Objectives Ageing and inflammation are associated with clonal haematopoiesis (CH), the emergence of somatic mutations in haematopoietic cells. This study details CH in patients with systemic vasculitis in association with clinical, haematological and immunological parameters.

Methods Patients with three forms of vasculitis were screened for CH in peripheral blood by error-corrected sequencing. Relative contributions of age and vasculitis on CH prevalence were calculated using multivariable logistic regression. Clonal hierarchies were assessed by proteogenomic single-cell DNA sequencing, and functional experiments were performed in association with CH status.
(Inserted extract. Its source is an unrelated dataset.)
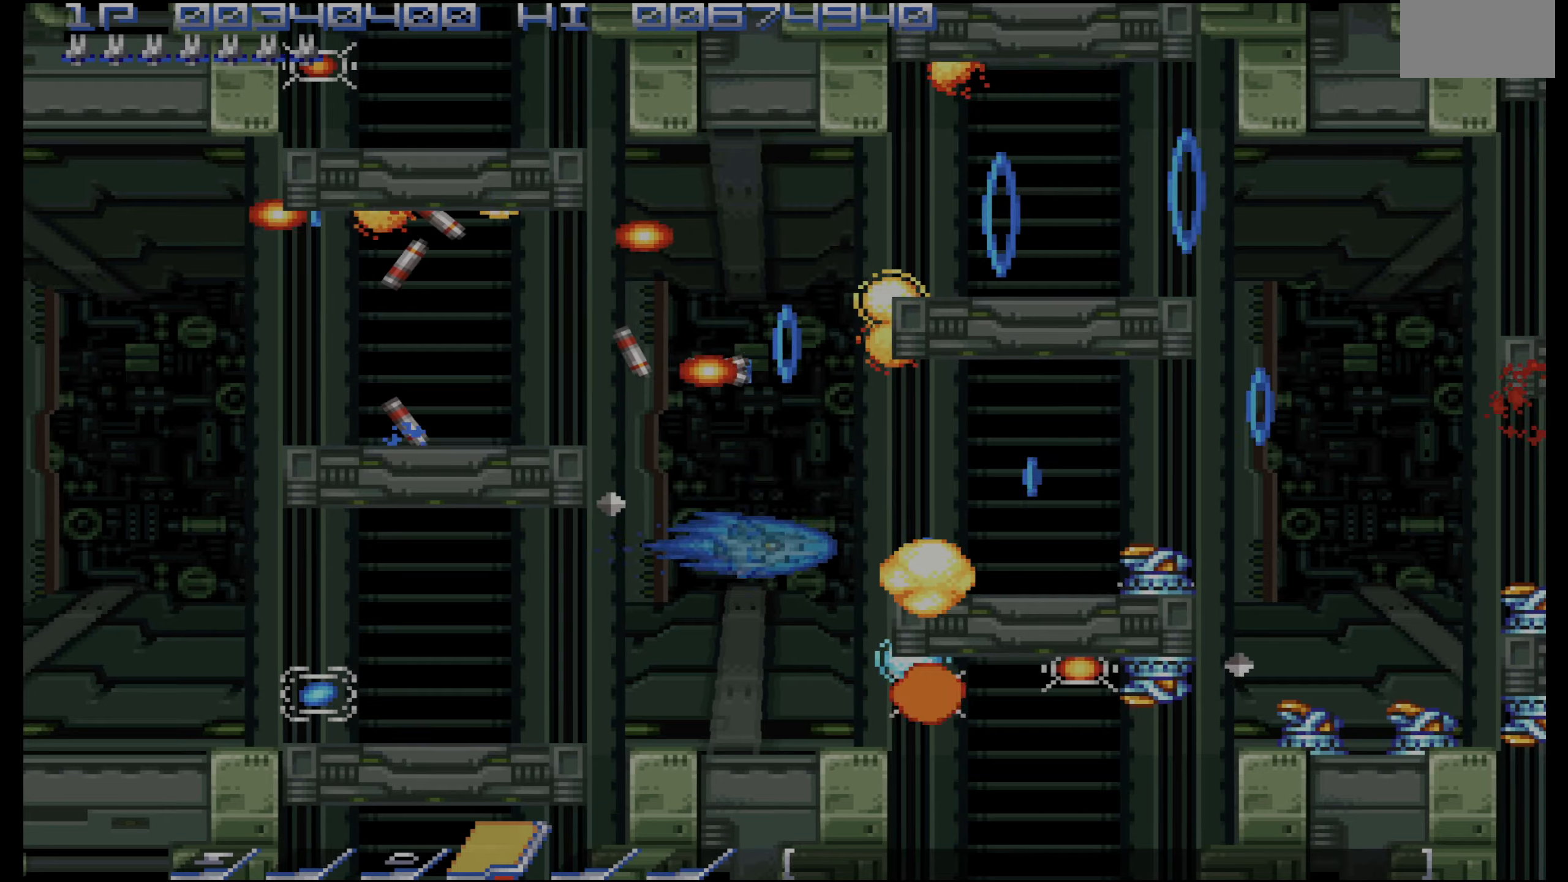
{"buttons": ["CROSS", "DPAD_DOWN"], "events": [[84, "DPAD_LEFT", "up"], [250, "DPAD_LEFT", "down"], [334, "DPAD_LEFT", "up"], [367, "DPAD_DOWN", "up"], [500, "DPAD_DOWN", "down"]]}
Results Patients with Takayasu’s arteritis (TAK; n=70; mean age=33.2 years), antineutrophil cytoplasmic antibody-associated vasculitis (AAV; n=47; mean age=55.3 years) and giant cell arteritis (GCA; n=59; mean age=71.2 years) were studied. CH, most commonly in DNMT3A and TET2, was detected in 34% (60/176) of patients versus 18% (28/151) of age-matched controls (p<0.01). Prevalence of CH was independently associated with age (standardised B=0.96, p<0.01) and vasculitis (standardised B=0.46, p<0.01), occurring in 61%, 32% and 13% of patients with GCA, AAV and TAK, respectively. Both branched and linear clonal trajectories showed myeloid-lineage bias, and CH was associated with markers of cellular activation. In GCA, mutations were detected in temporal artery biopsies, and clinical relapse correlated with CH in a dose-dependent relationship with clone size.

Conclusions Age was more strongly associated with CH prevalence than inflammation in systemic vasculitis. Clonal profile was dominated by DNMT3A mutations which were associated with relapse in GCA. CH is not likely a primary causal factor in systemic vasculitis but may contribute to inflammation.

  • Vasculitis
  • Giant Cell Arteritis
  • Polymorphism, Genetic

Data availability statement

Data are available upon reasonable request. All data relevant to the study are included in the article or uploaded as supplementary information.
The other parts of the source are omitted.